Les poils incarnés apparaissent lorsque le poil, au lieu de traverser correctement la surface de la peau, pousse sous l’épiderme ou se recourbe dans le follicule pileux. Ce phénomène est fréquent après le rasage ou l’épilation, en particulier sur les zones soumises à des frottements répétés, comme le maillot, les aisselles et les jambes. Plusieurs facteurs peuvent favoriser leur apparition, comme une hyperkératinisation qui obstrue l’orifice folliculaire, une peau sèche, ou encore la nature frisée ou épaisse du poil. Les poils incarnés se manifestent par de petites papules rouges, parfois douloureuses, pouvant évoluer vers une inflammation plus marquée, voire une infection secondaire dans certains cas. Leur aspect peut rappeler celui de petits boutons, avec parfois un poil visible sous la peau.

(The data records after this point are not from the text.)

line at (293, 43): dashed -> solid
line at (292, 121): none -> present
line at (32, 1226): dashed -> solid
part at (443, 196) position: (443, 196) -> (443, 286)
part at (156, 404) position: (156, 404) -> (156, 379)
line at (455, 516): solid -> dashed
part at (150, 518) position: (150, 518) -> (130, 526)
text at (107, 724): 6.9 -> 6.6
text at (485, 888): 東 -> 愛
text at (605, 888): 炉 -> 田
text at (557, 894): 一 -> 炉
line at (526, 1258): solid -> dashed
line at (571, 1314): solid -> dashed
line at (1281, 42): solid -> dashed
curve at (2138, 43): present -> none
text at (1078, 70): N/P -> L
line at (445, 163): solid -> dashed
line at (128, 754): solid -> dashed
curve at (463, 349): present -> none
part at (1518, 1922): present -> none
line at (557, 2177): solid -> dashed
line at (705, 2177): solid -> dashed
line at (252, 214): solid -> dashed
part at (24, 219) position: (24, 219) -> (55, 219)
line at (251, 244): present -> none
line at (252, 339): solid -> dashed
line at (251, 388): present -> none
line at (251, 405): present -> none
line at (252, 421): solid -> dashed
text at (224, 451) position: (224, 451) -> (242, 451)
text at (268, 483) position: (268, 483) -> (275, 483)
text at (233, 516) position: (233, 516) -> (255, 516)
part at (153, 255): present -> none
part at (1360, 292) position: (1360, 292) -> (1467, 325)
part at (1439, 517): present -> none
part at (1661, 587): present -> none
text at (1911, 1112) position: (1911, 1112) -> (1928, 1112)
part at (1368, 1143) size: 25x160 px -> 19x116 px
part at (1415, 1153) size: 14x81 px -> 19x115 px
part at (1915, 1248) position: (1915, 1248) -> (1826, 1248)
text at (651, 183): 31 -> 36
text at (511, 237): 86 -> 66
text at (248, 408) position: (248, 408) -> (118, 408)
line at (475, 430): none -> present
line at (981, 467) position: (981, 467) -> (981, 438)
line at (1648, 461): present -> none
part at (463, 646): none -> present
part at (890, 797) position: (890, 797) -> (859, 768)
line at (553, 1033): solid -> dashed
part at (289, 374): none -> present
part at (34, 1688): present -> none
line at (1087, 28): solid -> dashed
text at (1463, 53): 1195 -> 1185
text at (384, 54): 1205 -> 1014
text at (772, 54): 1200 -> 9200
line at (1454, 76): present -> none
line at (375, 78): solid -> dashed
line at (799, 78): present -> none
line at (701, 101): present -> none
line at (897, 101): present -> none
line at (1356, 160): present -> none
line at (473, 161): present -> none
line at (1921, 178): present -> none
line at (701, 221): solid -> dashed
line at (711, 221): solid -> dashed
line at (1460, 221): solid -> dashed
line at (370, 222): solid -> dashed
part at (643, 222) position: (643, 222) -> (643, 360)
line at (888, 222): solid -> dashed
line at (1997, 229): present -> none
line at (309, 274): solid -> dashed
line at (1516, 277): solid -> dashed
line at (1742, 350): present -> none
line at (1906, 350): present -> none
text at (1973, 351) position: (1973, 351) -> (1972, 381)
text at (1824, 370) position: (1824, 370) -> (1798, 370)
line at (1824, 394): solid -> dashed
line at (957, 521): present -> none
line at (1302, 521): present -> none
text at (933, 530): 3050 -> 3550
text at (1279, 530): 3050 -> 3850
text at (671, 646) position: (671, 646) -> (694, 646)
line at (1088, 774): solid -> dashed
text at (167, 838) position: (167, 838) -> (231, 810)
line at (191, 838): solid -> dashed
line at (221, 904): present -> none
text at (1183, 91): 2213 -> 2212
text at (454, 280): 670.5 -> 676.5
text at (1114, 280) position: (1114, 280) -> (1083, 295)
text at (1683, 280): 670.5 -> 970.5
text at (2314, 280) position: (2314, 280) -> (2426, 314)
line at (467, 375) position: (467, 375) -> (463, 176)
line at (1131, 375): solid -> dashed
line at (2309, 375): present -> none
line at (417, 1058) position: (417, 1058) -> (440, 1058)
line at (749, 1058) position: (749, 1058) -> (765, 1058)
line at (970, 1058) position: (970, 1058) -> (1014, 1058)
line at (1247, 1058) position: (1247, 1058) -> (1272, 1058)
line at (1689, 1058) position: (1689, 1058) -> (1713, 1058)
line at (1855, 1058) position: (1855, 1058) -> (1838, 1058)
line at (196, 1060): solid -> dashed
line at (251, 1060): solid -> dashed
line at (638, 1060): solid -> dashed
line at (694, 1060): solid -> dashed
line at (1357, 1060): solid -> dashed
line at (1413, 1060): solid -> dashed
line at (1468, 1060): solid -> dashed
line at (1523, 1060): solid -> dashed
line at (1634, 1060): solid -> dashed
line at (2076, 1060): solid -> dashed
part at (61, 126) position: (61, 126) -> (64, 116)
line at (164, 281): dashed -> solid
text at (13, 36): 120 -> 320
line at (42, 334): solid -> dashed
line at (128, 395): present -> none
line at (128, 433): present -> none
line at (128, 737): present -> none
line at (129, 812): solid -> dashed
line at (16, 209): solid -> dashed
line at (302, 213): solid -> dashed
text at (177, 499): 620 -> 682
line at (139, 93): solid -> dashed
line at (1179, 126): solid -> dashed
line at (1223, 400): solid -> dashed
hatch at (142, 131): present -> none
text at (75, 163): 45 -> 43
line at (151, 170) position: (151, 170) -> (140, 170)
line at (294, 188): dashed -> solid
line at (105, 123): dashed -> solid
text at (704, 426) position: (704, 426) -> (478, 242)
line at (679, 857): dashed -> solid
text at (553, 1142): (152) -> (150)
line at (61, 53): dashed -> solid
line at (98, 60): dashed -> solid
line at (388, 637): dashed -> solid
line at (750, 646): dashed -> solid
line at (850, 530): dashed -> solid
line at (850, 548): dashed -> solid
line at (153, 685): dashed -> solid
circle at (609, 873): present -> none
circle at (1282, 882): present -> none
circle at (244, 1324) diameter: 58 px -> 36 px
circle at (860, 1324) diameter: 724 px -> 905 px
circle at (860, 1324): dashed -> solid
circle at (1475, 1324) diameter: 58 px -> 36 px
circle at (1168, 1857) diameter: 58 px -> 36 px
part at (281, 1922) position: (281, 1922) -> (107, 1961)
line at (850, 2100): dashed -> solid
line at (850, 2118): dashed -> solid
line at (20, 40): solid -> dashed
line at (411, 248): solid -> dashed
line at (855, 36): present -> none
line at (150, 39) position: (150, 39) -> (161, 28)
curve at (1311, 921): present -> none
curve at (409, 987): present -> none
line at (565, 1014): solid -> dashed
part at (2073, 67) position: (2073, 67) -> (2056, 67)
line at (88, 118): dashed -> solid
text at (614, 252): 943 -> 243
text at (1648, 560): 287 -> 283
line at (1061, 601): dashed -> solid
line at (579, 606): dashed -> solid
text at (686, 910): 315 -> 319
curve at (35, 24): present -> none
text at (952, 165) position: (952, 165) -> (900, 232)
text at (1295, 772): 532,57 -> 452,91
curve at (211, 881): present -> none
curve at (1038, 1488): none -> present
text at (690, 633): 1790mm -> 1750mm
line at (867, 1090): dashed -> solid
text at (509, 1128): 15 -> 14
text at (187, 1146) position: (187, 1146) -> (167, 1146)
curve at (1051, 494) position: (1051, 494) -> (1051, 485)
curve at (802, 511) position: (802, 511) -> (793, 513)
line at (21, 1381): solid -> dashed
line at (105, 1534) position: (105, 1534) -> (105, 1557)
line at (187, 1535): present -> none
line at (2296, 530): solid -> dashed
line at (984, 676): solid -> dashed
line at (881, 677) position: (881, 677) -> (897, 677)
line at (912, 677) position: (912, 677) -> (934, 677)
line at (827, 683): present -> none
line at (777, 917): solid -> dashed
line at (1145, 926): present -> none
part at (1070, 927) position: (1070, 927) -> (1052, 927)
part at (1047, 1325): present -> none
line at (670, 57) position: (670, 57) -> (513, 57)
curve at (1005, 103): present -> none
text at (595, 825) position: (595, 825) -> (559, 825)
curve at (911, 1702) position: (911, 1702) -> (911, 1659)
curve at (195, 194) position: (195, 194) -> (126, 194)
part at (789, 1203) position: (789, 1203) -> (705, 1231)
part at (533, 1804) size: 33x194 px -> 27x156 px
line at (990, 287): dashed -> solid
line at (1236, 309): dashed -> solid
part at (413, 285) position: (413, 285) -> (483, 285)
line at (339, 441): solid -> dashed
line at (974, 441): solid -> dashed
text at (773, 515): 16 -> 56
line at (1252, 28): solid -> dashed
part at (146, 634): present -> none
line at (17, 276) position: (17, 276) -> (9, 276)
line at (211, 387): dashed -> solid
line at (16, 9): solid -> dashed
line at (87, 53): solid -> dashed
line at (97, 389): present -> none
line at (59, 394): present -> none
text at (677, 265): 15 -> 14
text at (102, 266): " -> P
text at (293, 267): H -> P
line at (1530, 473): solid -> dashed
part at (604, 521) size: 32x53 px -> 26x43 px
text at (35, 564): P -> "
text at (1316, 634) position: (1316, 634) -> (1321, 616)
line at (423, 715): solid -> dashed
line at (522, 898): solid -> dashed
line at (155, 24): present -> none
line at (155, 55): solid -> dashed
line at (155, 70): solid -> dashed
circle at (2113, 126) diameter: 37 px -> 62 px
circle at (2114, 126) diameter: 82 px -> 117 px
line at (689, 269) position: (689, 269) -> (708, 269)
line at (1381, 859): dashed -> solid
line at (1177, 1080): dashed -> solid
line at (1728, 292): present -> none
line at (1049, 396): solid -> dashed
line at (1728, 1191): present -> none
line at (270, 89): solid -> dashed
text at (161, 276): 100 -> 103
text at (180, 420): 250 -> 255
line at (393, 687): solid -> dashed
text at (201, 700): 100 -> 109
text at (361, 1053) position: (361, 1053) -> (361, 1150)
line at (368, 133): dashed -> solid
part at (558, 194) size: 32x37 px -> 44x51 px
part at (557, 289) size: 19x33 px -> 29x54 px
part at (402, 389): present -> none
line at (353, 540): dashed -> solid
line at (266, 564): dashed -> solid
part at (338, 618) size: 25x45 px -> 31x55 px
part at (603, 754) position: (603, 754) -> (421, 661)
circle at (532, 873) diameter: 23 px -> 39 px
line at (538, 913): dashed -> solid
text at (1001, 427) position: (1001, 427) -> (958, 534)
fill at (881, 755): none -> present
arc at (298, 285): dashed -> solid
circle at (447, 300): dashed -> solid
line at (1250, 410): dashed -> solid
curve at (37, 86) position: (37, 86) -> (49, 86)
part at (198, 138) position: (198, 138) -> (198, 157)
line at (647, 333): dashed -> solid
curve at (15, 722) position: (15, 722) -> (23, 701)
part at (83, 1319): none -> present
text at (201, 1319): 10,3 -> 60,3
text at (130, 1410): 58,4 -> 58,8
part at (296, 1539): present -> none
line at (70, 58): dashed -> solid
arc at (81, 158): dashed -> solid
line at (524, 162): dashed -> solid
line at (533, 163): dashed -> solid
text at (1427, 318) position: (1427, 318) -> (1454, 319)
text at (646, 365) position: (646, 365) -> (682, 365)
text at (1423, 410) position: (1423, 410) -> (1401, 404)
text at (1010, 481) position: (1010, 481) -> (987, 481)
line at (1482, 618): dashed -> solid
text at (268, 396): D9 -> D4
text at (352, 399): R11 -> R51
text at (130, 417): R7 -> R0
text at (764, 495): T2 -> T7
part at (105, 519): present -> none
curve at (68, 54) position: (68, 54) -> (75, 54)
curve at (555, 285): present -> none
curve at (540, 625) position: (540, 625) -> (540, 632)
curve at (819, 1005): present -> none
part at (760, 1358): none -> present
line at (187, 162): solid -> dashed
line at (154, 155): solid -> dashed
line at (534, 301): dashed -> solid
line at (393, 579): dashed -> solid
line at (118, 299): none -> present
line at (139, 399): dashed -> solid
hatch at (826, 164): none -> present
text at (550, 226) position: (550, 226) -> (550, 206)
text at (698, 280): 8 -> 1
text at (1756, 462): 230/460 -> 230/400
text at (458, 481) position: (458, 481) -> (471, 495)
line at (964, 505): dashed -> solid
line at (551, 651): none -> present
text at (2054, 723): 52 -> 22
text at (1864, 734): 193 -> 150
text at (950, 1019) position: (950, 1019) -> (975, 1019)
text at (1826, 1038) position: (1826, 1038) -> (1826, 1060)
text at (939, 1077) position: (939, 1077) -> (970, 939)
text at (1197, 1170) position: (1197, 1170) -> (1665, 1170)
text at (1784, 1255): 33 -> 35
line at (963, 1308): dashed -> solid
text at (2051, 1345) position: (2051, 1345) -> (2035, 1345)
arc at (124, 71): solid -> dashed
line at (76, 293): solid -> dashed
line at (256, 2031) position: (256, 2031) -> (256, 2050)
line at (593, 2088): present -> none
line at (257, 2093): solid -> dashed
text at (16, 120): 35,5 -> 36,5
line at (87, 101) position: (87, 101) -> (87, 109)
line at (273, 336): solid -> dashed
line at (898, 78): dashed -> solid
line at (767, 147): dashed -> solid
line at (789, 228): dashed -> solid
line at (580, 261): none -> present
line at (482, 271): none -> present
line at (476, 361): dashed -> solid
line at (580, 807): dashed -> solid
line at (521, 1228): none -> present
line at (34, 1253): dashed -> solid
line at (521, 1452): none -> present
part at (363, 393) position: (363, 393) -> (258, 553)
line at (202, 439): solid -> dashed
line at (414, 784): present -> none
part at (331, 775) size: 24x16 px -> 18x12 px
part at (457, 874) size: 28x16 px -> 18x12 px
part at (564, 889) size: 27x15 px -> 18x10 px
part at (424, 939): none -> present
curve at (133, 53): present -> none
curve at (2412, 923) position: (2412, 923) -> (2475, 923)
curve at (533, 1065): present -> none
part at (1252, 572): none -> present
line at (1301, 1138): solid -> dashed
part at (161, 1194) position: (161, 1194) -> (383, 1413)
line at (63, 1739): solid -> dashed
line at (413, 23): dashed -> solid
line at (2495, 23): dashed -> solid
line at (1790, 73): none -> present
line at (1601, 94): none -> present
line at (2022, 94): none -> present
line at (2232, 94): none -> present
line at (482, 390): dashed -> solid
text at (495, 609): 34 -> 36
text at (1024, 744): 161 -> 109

Il est important de préciser qu’à ce jour, aucune étude n'a évalué l'efficacité de l’huile de nigelle pour prévenir ou prendre en charge les poils incarnés.
L’huile de nigelle est principalement reconnue pour ses propriétés nourrissantes, antioxydantes et anti-inflammatoires, liées notamment à sa richesse en acides gras et en thymoquinone. Si ces effets peuvent contribuer à améliorer le confort cutané et à apaiser une peau irritée, ils n’agissent pas sur les mécanismes centraux responsables des poils incarnés, en particulier l’excès de kératine à l’origine de l’obstruction folliculaire. Le potentiel anti-inflammatoire de l'huile de nigelle pourrait, de manière hypothétique, aider à calmer les rougeurs associées à un poil incarné déjà présent, mais aucune donnée ne permet d’affirmer qu’elle en limite l’apparition ou qu’elle facilite la sortie du poil à la surface de la peau.
En pratique, la prévention des poils incarnés repose avant tout sur certains gestes simples. Il est tout d'abord recommandé d’exfolier régulièrement la peau avec des agents kératolytiques, afin de limiter l’accumulation de cellules mortes, de maintenir une bonne hydratation cutanée pour préserver la souplesse de la couche cornée, et d’adapter les techniques de rasage ou d’épilation (lame propre, rasage dans le sens du poil, éviter les passages répétés). Le port de vêtements non serrés après l’épilation et l’utilisation de soins apaisants peuvent également contribuer à prévenir l’inflammation locale. Ces mesures restent à ce jour les approches les plus efficaces pour limiter le risque de poils incarnés, l’huile de nigelle pouvant, au mieux, s’inscrire comme un soin de confort complémentaire, sans rôle préventif démontré.